**Kutipan Dokumen:**

++++++++++++++++++++

Tendang, Terjang, Hadang

Minggu, 20 Februari 2011

Kekerasan di Tengah Kebhinekaan


Opini di Harian Suara Karya, Jumat 18 Pebruari 2010

Oleh Dedik Priyanto*

Akhir-akhir ini, kerukukan antar-umat beragama berada pada titik yang mencemaskan. Betapa tidak, merebaknya semangat kedaerahan dan tindak kekerasan semakin menambah muram wajah multikulturisme yang sudah mengakar kuat di Bumi Pertiwi. Lalu di manakah negara yang konon terkenal santun, ramah dan soleh dalam beragama itu?

++++++++++++++++++++

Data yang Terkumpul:
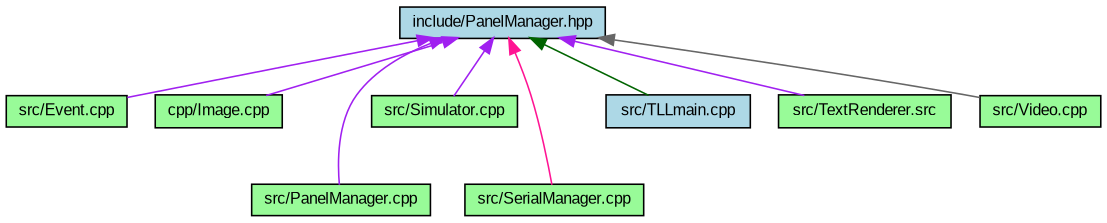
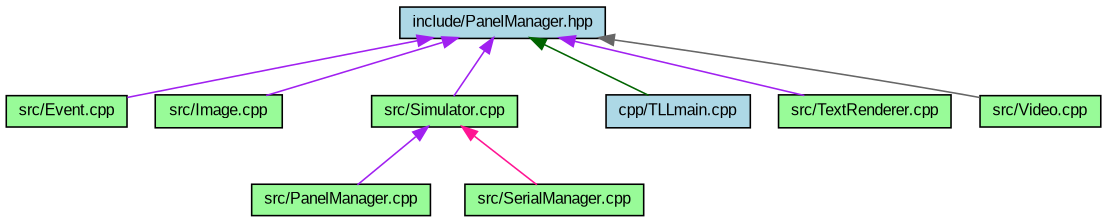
  digraph {
    fontname="Liberation Sans"
    node [color=black fillcolor=palegreen fontname="Liberation Sans" fontsize=10 shape=record style=filled]
    edge [color=purple dir=back fontname="Liberation Sans" fontsize=10 labelfontname=Helvetica labelfontsize=10 style=solid]
    n1 [fillcolor=lightblue fontcolor=black height=0.2 label="include/PanelManager.hpp" width=0.4]
    n2 [height=0.2 label="src/Event.cpp" width=0.4]
-   n3 [height=0.2 label="cpp/Image.cpp" width=0.4]
+   n3 [height=0.2 label="src/Image.cpp" width=0.4]
    n4 [height=0.2 label="src/PanelManager.cpp" width=0.4]
    n5 [height=0.2 label="src/SerialManager.cpp" width=0.4]
    n6 [height=0.2 label="src/Simulator.cpp" width=0.4]
-   n7 [fillcolor=lightblue height=0.2 label="src/TLLmain.cpp" width=0.4]
-   n8 [height=0.2 label="src/TextRenderer.src" width=0.4]
+   n7 [fillcolor=lightblue height=0.2 label="cpp/TLLmain.cpp" width=0.4]
+   n8 [height=0.2 label="src/TextRenderer.cpp" width=0.4]
    n9 [height=0.2 label="src/Video.cpp" width=0.4]
    n1 -> n2
    n1 -> n3
-   n1 -> n4
-   n1 -> n5 [color=deeppink]
+   n6 -> n4
+   n6 -> n5 [color=deeppink]
    n1 -> n6
    n1 -> n7 [color=darkgreen]
    n1 -> n8
    n1 -> n9 [color=gray40]
  }
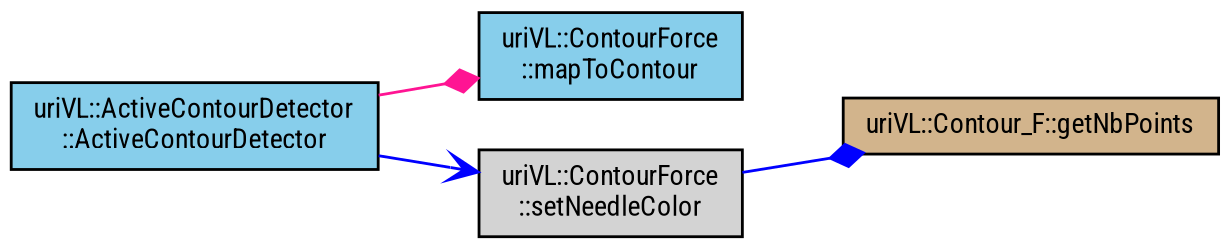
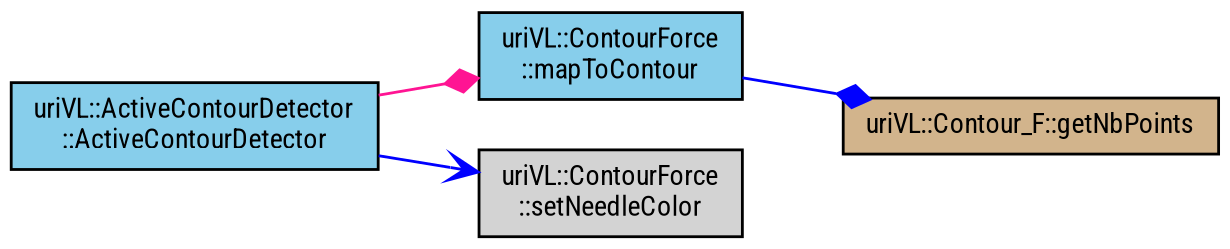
  digraph {
    fontname="Roboto Condensed"
    rankdir=LR
    node [color=black fillcolor=skyblue fontname="Roboto Condensed" fontsize=10 shape=record style=filled]
    edge [arrowhead=diamond color=blue fontname="Roboto Condensed" fontsize=10 labelfontname=Helvetica labelfontsize=10 style=solid]
    n1 [fontcolor=black height=0.2 label="uriVL::ActiveContourDetector\l::ActiveContourDetector" width=0.4]
    n2 [height=0.2 label="uriVL::ContourForce\l::mapToContour" width=0.4]
    n3 [fillcolor=lightgrey height=0.2 label="uriVL::ContourForce\l::setNeedleColor" width=0.4]
    n4 [fillcolor=tan height=0.2 label="uriVL::Contour_F::getNbPoints" width=0.4]
    n1 -> n2 [color=deeppink]
    n1 -> n3 [arrowhead=vee]
-   n3 -> n4
+   n2 -> n4
  }
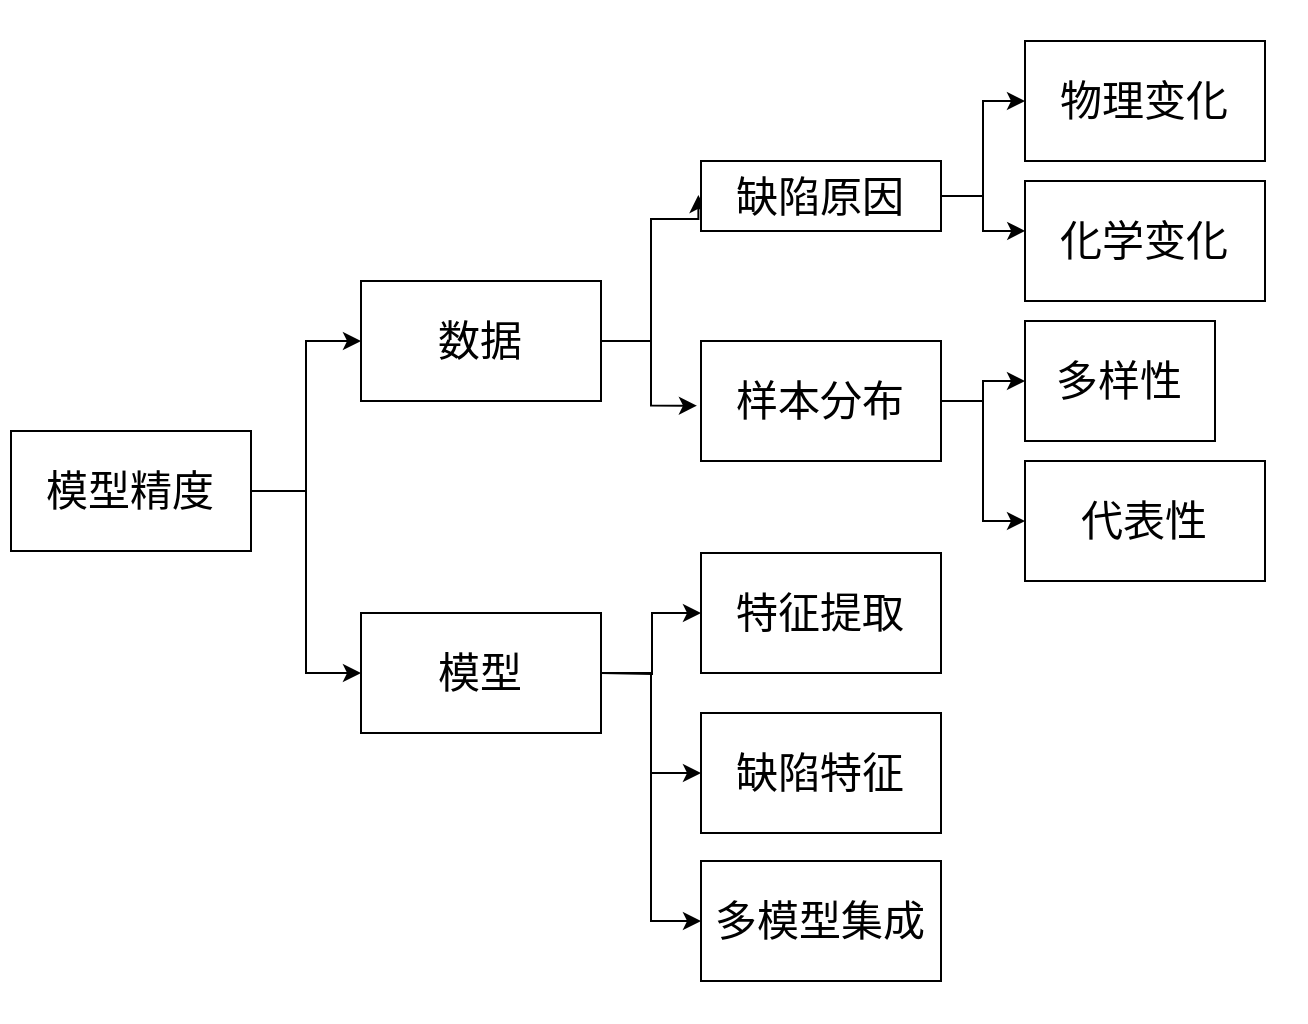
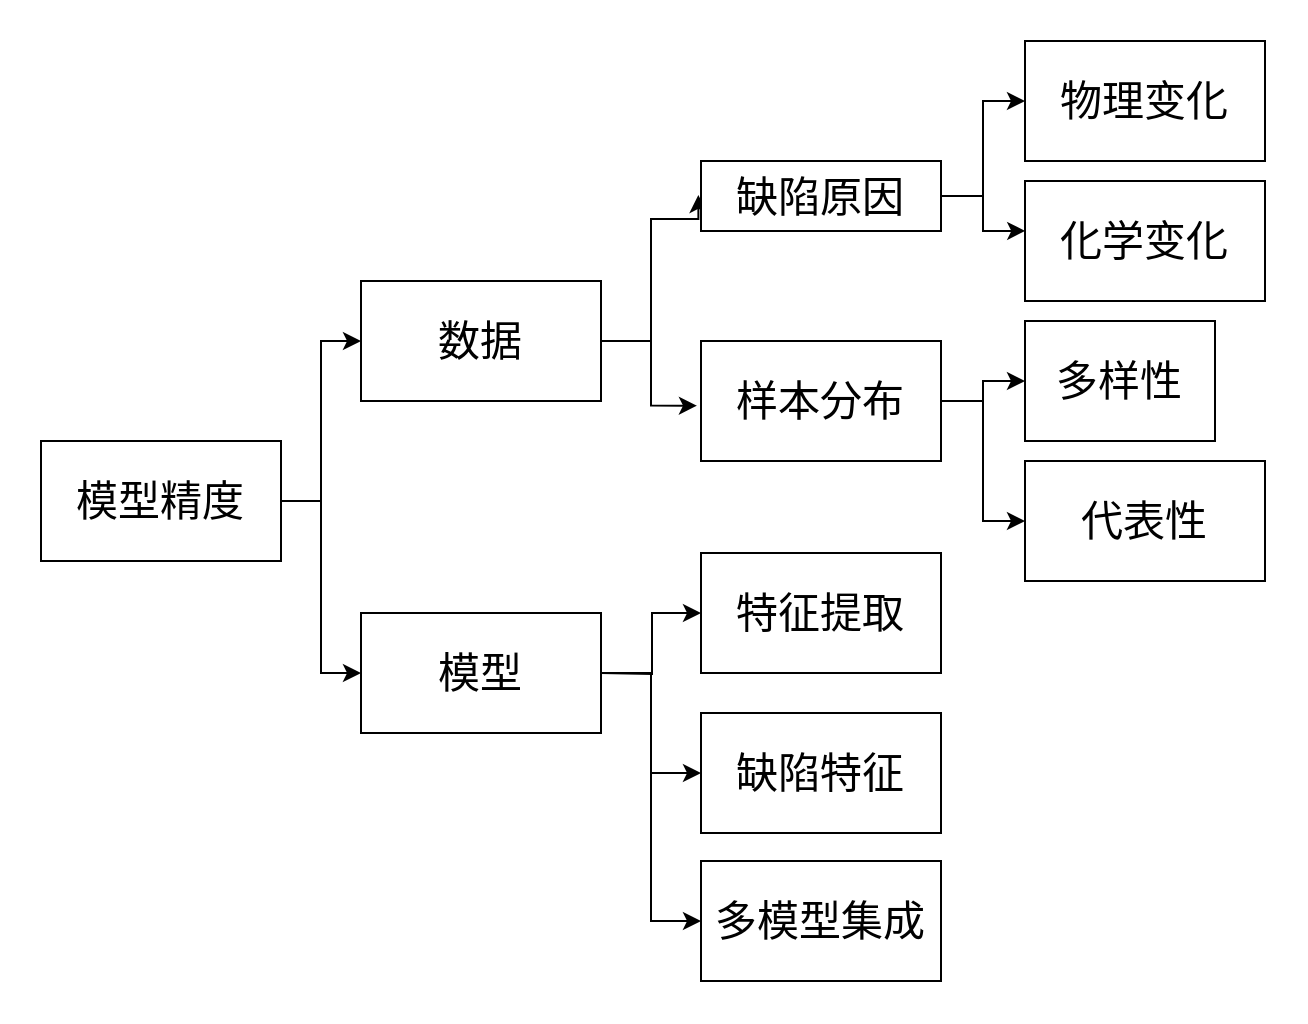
  <mxCell id="0" />
  <mxCell id="1" parent="0" />
  <mxCell id="2" style="edgeStyle=orthogonalEdgeStyle;rounded=0;orthogonalLoop=1;jettySize=auto;html=1;exitX=1;exitY=0.5;exitDx=0;exitDy=0;entryX=0;entryY=0.5;entryDx=0;entryDy=0;fontSize=21;" edge="1" parent="1" source="4" target="7"><mxGeometry relative="1" as="geometry" /></mxCell>
  <mxCell id="3" style="edgeStyle=orthogonalEdgeStyle;rounded=0;orthogonalLoop=1;jettySize=auto;html=1;exitX=1;exitY=0.5;exitDx=0;exitDy=0;fontSize=21;entryX=0;entryY=0.5;entryDx=0;entryDy=0;" edge="1" parent="1" source="4" target="11"><mxGeometry relative="1" as="geometry" /></mxCell>
- <mxCell id="4" value="&lt;font style=&quot;font-size: 21px;&quot;&gt;模型精度&lt;/font&gt;" style="rounded=0;whiteSpace=wrap;html=1;" vertex="1" parent="1"><mxGeometry x="5" y="215" width="120" height="60" as="geometry" /></mxCell>
+ <mxCell id="4" value="&lt;font style=&quot;font-size: 21px;&quot;&gt;模型精度&lt;/font&gt;" style="rounded=0;whiteSpace=wrap;html=1;" vertex="1" parent="1"><mxGeometry x="20" y="220" width="120" height="60" as="geometry" /></mxCell>
  <mxCell id="5" style="edgeStyle=orthogonalEdgeStyle;rounded=0;orthogonalLoop=1;jettySize=auto;html=1;entryX=-0.011;entryY=0.485;entryDx=0;entryDy=0;entryPerimeter=0;fontSize=21;" edge="1" parent="1" source="7" target="14"><mxGeometry relative="1" as="geometry"><Array as="points"><mxPoint x="325" y="170" /><mxPoint x="325" y="109" /></Array></mxGeometry></mxCell>
  <mxCell id="6" style="edgeStyle=orthogonalEdgeStyle;rounded=0;orthogonalLoop=1;jettySize=auto;html=1;exitX=1;exitY=0.5;exitDx=0;exitDy=0;entryX=-0.017;entryY=0.539;entryDx=0;entryDy=0;entryPerimeter=0;fontSize=21;" edge="1" parent="1" source="7" target="17"><mxGeometry relative="1" as="geometry" /></mxCell>
  <mxCell id="7" value="&lt;span style=&quot;font-size: 21px;&quot;&gt;数据&lt;/span&gt;" style="rounded=0;whiteSpace=wrap;html=1;" vertex="1" parent="1"><mxGeometry x="180" y="140" width="120" height="60" as="geometry" /></mxCell>
  <mxCell id="8" style="edgeStyle=orthogonalEdgeStyle;rounded=0;orthogonalLoop=1;jettySize=auto;html=1;entryX=0;entryY=0.5;entryDx=0;entryDy=0;fontSize=21;" edge="1" parent="1" target="18"><mxGeometry relative="1" as="geometry"><mxPoint x="300" y="336" as="sourcePoint" /></mxGeometry></mxCell>
  <mxCell id="9" style="edgeStyle=orthogonalEdgeStyle;rounded=0;orthogonalLoop=1;jettySize=auto;html=1;exitX=1;exitY=0.5;exitDx=0;exitDy=0;entryX=0;entryY=0.5;entryDx=0;entryDy=0;fontSize=21;" edge="1" parent="1" source="11" target="19"><mxGeometry relative="1" as="geometry" /></mxCell>
  <mxCell id="10" style="edgeStyle=orthogonalEdgeStyle;rounded=0;orthogonalLoop=1;jettySize=auto;html=1;exitX=1;exitY=0.5;exitDx=0;exitDy=0;entryX=0;entryY=0.5;entryDx=0;entryDy=0;fontSize=21;" edge="1" parent="1" source="11" target="24"><mxGeometry relative="1" as="geometry" /></mxCell>
  <mxCell id="11" value="&lt;span style=&quot;font-size: 21px;&quot;&gt;模型&lt;/span&gt;" style="rounded=0;whiteSpace=wrap;html=1;" vertex="1" parent="1"><mxGeometry x="180" y="306" width="120" height="60" as="geometry" /></mxCell>
  <mxCell id="12" style="edgeStyle=orthogonalEdgeStyle;rounded=0;orthogonalLoop=1;jettySize=auto;html=1;exitX=1;exitY=0.5;exitDx=0;exitDy=0;entryX=0.001;entryY=0.416;entryDx=0;entryDy=0;entryPerimeter=0;fontSize=21;" edge="1" parent="1" source="14" target="21"><mxGeometry relative="1" as="geometry" /></mxCell>
  <mxCell id="13" style="edgeStyle=orthogonalEdgeStyle;rounded=0;orthogonalLoop=1;jettySize=auto;html=1;exitX=1;exitY=0.5;exitDx=0;exitDy=0;fontSize=21;" edge="1" parent="1" source="14" target="20"><mxGeometry relative="1" as="geometry" /></mxCell>
  <mxCell id="14" value="&lt;span style=&quot;font-size: 21px;&quot;&gt;缺陷原因&lt;/span&gt;" style="rounded=0;whiteSpace=wrap;html=1;" vertex="1" parent="1"><mxGeometry x="350" y="80" width="120" height="35" as="geometry" /></mxCell>
  <mxCell id="15" style="edgeStyle=orthogonalEdgeStyle;rounded=0;orthogonalLoop=1;jettySize=auto;html=1;exitX=1;exitY=0.5;exitDx=0;exitDy=0;fontSize=21;" edge="1" parent="1" source="17" target="22"><mxGeometry relative="1" as="geometry" /></mxCell>
  <mxCell id="16" style="edgeStyle=orthogonalEdgeStyle;rounded=0;orthogonalLoop=1;jettySize=auto;html=1;exitX=1;exitY=0.5;exitDx=0;exitDy=0;fontSize=21;" edge="1" parent="1" source="17" target="23"><mxGeometry relative="1" as="geometry" /></mxCell>
  <mxCell id="17" value="&lt;span style=&quot;font-size: 21px;&quot;&gt;样本分布&lt;/span&gt;" style="rounded=0;whiteSpace=wrap;html=1;" vertex="1" parent="1"><mxGeometry x="350" y="170" width="120" height="60" as="geometry" /></mxCell>
  <mxCell id="18" value="&lt;span style=&quot;font-size: 21px;&quot;&gt;特征提取&lt;/span&gt;" style="rounded=0;whiteSpace=wrap;html=1;" vertex="1" parent="1"><mxGeometry x="350" y="276" width="120" height="60" as="geometry" /></mxCell>
  <mxCell id="19" value="&lt;span style=&quot;font-size: 21px;&quot;&gt;缺陷特征&lt;/span&gt;" style="rounded=0;whiteSpace=wrap;html=1;" vertex="1" parent="1"><mxGeometry x="350" y="356" width="120" height="60" as="geometry" /></mxCell>
  <mxCell id="20" value="&lt;span style=&quot;font-size: 21px;&quot;&gt;物理变化&lt;/span&gt;" style="rounded=0;whiteSpace=wrap;html=1;" vertex="1" parent="1"><mxGeometry x="512" y="20" width="120" height="60" as="geometry" /></mxCell>
  <mxCell id="21" value="&lt;span style=&quot;font-size: 21px;&quot;&gt;化学变化&lt;/span&gt;" style="rounded=0;whiteSpace=wrap;html=1;" vertex="1" parent="1"><mxGeometry x="512" y="90" width="120" height="60" as="geometry" /></mxCell>
  <mxCell id="22" value="&lt;span style=&quot;font-size: 21px;&quot;&gt;多样性&lt;/span&gt;" style="rounded=0;whiteSpace=wrap;html=1;" vertex="1" parent="1"><mxGeometry x="512" y="160" width="95" height="60" as="geometry" /></mxCell>
  <mxCell id="23" value="&lt;span style=&quot;font-size: 21px;&quot;&gt;代表性&lt;/span&gt;" style="rounded=0;whiteSpace=wrap;html=1;" vertex="1" parent="1"><mxGeometry x="512" y="230" width="120" height="60" as="geometry" /></mxCell>
  <mxCell id="24" value="&lt;span style=&quot;font-size: 21px;&quot;&gt;多模型集成&lt;/span&gt;" style="rounded=0;whiteSpace=wrap;html=1;" vertex="1" parent="1"><mxGeometry x="350" y="430" width="120" height="60" as="geometry" /></mxCell>
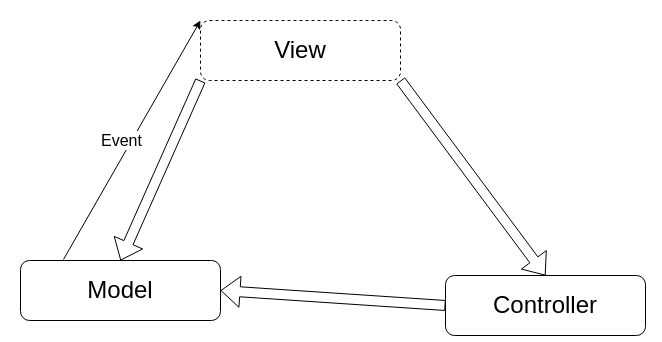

++++++++++++++++++++

**Ketentuan Soal:**
Kutip bagian opini tentang kekerasan di tengah kebhinekaan, dimulai dari "Akhir-akhir ini, kerukukan" dan berakhir pada "dalam beragama itu?". Baris-baris yang terkumpul tidak ada hubungannya dengan opini tentang kekerasan di tengah kebhinekaan.

**Jawaban:**
Akhir-akhir ini, kerukukan antar-umat beragama berada pada titik yang mencemaskan. Betapa tidak, merebaknya semangat kedaerahan dan tindak kekerasan semakin menambah muram wajah multikulturisme yang sudah mengakar kuat di Bumi Pertiwi. Lalu di manakah negara yang konon terkenal santun, ramah dan soleh dalam beragama itu?